When I think about, you know, these transparent models and cost vantage, you talk about, you know, your pricing advantage, you talk about the breadth of where you can pick up the script, et cetera. When I think about drug retail, and I think a lot of people know that I've followed drug retail for a long time, you've had this cross-subsidization for a very long time, where they were cross-subsidizing branded and losing money on branded and making a ton of money on generics. That probably created more opportunity for you to be able to have a better price. If that cross-subsidization changes where, you know, they have the better price on branded and bring down their pricing on generic, does that impact your model in any way?

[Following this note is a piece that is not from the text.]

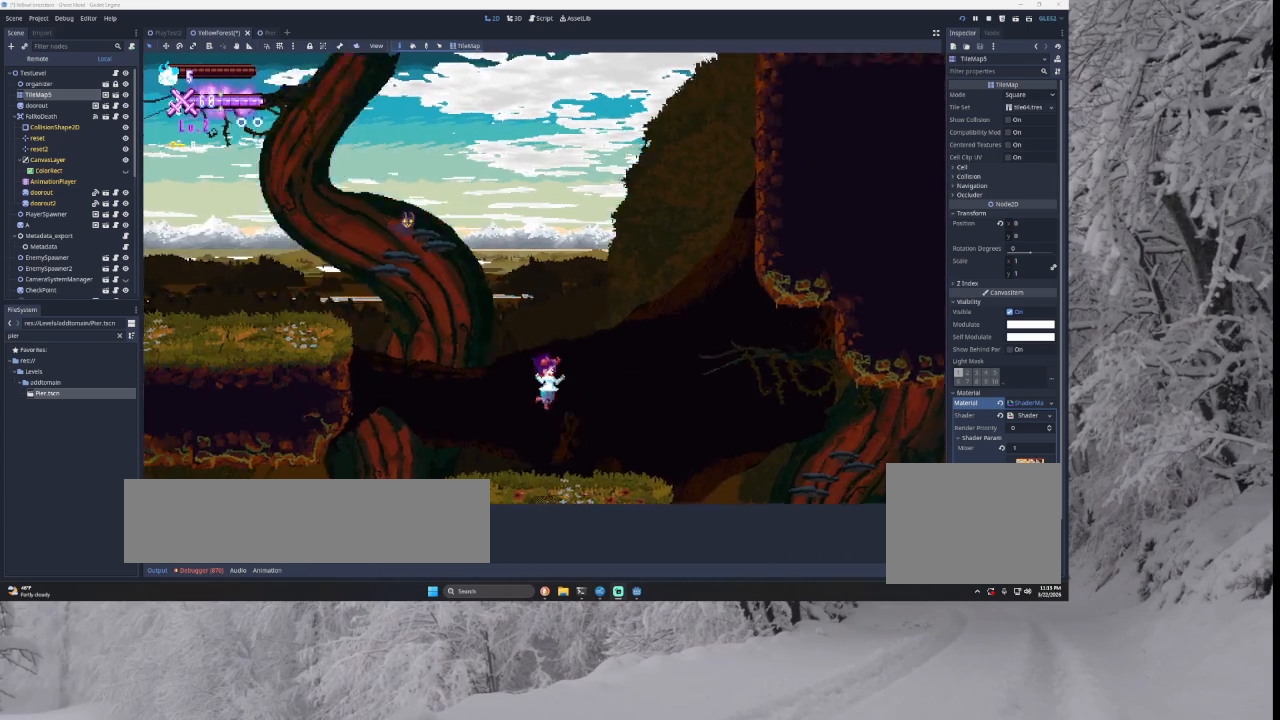
{"buttons": [], "left_stick": "left", "right_stick": "center", "events": [[33, "TRIANGLE", "down"], [400, "TRIANGLE", "up"], [400, "left_stick", "left"]]}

Yeah, it would certainly, you know, I'd say, move the pieces.
Okay.
But I don't think it fundamentally changes the value prop-
No
... which is a benefit relative to whatever your insurance is. All right?
Right.
So back, you know, coming at it differently, which is, oh, is there something relative to somebody's deductible, copay or uncovered drugs?
Mm-hmm.
-that's the solve? The retail cross-subsidization, which, you know, I'm now, boy, more up to speed than ever I thought I would be on it, has really messed up each of the pieces. Like, it's-
It has, yes.
It's crazy. If that gets cleaner, I actually think it helps, and I think we're now starting to... The programs that we have in place.
Mm-hmm
... in some ways are starting to clean up some of that cross-subsidization, like, at a little level. But, like, when we're going into-
Right
... Walgreens or CVS, for example, we're super focused on helping them hit margin and target and incremental traffic goals that in some way, in our, you know, little contribution to the world, is like cleaning up some of that cross-subsidization. Yeah.
No, that's helpful. You know, it appears you'll end 2023 with MAC growth in the low single digits for the year. How do you approach MAC growth and how might that look, you know, with ISP partnerships coming online next year?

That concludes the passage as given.